Robust and Accurate 3D Motion Estimation under Adverse Conditions

von Christoph Vogel
3D vision from two eyes and the capability to detect moving objects and estimate their location and movement speed are the basic evidence for humans and animals to interpret and interact with their environment. Likewise, these cues are important for machines, which, equipped with photographic cameras, perceive the world in a similar manner. In the future, intelligent perceiving systems could become omnipresent in our everyday life. Thus, it is not surprising that both, stereo and motion estimation, were in the focus of computer vision since its early days and recently, because of their importance for several key applications like driver assistance, autonomous driving or scene understanding, have regained attention. Somewhat surprisingly, though, both tasks are traditionally tackled individually by the vision community.
This thesis considers the estimation of scene flow, the joint computation of motion and geometry from images of (calibrated) stereo cameras, acquired over at least two time steps. Scene flow models appear to have certain advantages over computing geometry and motion individually. Joint inference should allow to exploit correlations between both entities and for instance better reveal co-occurring motion and geometry discontinuities. The capability to lift the motion representation from the image plane to metric 3D space should also be beneficial, as well as the availability of redundant views of the scene.
This work begins with these ideas, and shows that scene flow methods can indeed outperform dedicated stereo and optical methods at their respective task.

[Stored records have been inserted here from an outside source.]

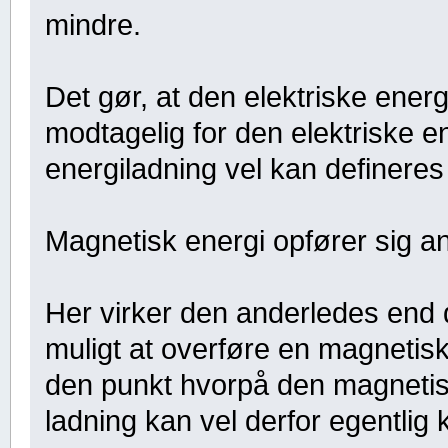
mindre.
Det gør, at den elektriske energ
modtagelig for den elektriske en
energiladning vel kan defineres
Magnetisk energi opfører sig an
Her virker den anderledes end d
muligt at overføre en magnetisk
den punkt hvorpå den magnetisk
ladning kan vel derfor egentlig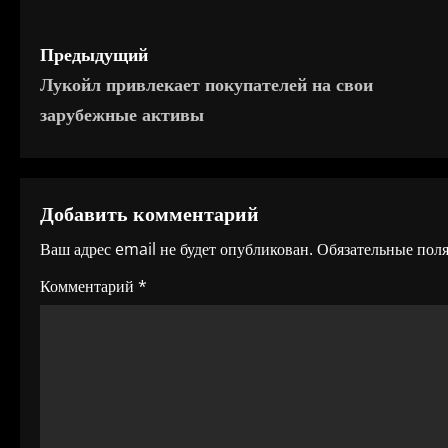
Н
Предыдущий
Лукойл привлекает покупателей на свои
а
зарубежные активы
в
и
Добавить комментарий
г
Ваш адрес email не будет опубликован.
Обязательные пол
а
Комментарий
*
ц
и
я
п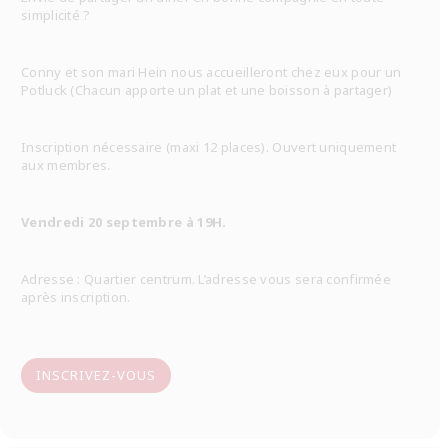
simplicité ?
Conny et son mari Hein nous accueilleront chez eux pour un
Potluck (Chacun apporte un plat et une boisson à partager)
Inscription nécessaire (maxi 12 places). Ouvert uniquement
aux membres.
Vendredi 20 septembre à 19H.
Adresse : Quartier centrum. L’adresse vous sera confirmée
après inscription.
INSCRIVEZ-VOUS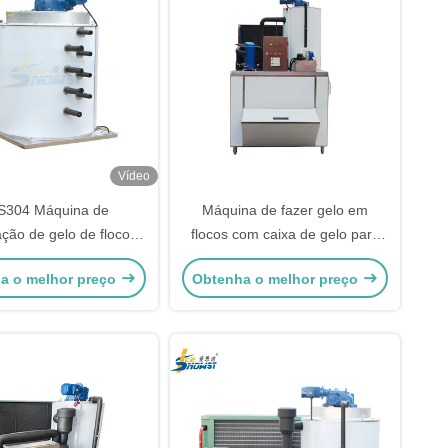
Vídeo
S304 Máquina de
Máquina de fazer gelo em
ção de gelo de flocos
flocos com caixa de gelo para
a Fabricante de gelo
peixes
a o melhor preço
Obtenha o melhor preço
r Tambor 10 toneladas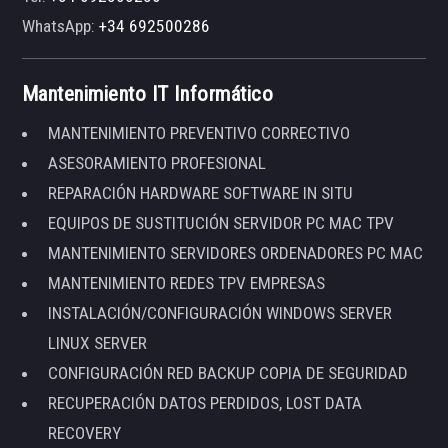
WhatsApp:
+34 692500286
Mantenimiento IT Informático
MANTENIMIENTO PREVENTIVO CORRECTIVO
ASESORAMIENTO PROFESIONAL
REPARACIÓN HARDWARE SOFTWARE IN SITU
EQUIPOS DE SUSTITUCIÓN SERVIDOR PC MAC TPV
MANTENIMIENTO SERVIDORES ORDENADORES PC MAC
MANTENIMIENTO REDES TPV EMPRESAS
INSTALACIÓN/CONFIGURACIÓN WINDOWS SERVER
LINUX SERVER
CONFIGURACIÓN RED BACKUP COPIA DE SEGURIDAD
RECUPERACIÓN DATOS PERDIDOS, LOST DATA
RECOVERY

In the focus of this thesis are outdoor scenarios, where passive, stereo camera systems possess advantages over active systems like time-of-flight, pattern projection or laser based devices. Under uncontrolled lighting conditions, the constraints imposed by the data can be conflicting or even misleading. Especially in these challenging scenarios, however, scene flow methods can lead to significantly better reconstructions than their 2D counterparts, stereo and optical flow.
We start with a systematic evaluation of different data terms, including several prominent per-pixel and patch-based data costs. Because the data term is vital for high quality reconstructions under adverse conditions, we conduct most of the experiments on a challenging outdoor dataset and try to minimize influences unrelated to the data cost. Motivated by the capability to deliver metric 3D motion estimates, we develop our first scene flow method and focus on the 3D accuracy of the reconstructed motion. Exploiting that many scenes of interest consist of rigidly moving parts, we propose to locally penalize the difference of the flow vectors to a rigid motion. The model prefers locally rigid motions but is not limited to completely rigid scenarios. Building on the experience with this local rigidity assumption we go one step further and propose to model the scene by planar and over time rigidly moving regions, into which the input images are segmented. Compared to conventional pixel-based representation, significantly less model parameters have to be determined, and jointly estimated along the (over-)segmentation of the scene, leading to accurate geometry and motion boundaries. Finally, the piecewise rigid model is extended by introducing the concept of view-consistency. Here each view holds its own representation of the scene, which are encouraged to be consistent across all frames. This leads to a situation, where all the data of all cameras is treated equally and has to be explained. In practice, view-consistency allows for more efficient occlusion handling and stabilizes the estimation especially in the presence of imaging outliers. Because we employ a scene space parameterization, the model can be easily extended to handle multiple frames in a temporal sliding window, which furthermore increases the redundancy and improves the quality of the reconstruction even further. We evaluate our models on recent datasets, and demonstrate results superior to the state-of-the art for both stereo and motion. Overall the results support the proposition that carefully exploiting the aforementioned advantages in the underlying models, can unveil the potential of scene flow.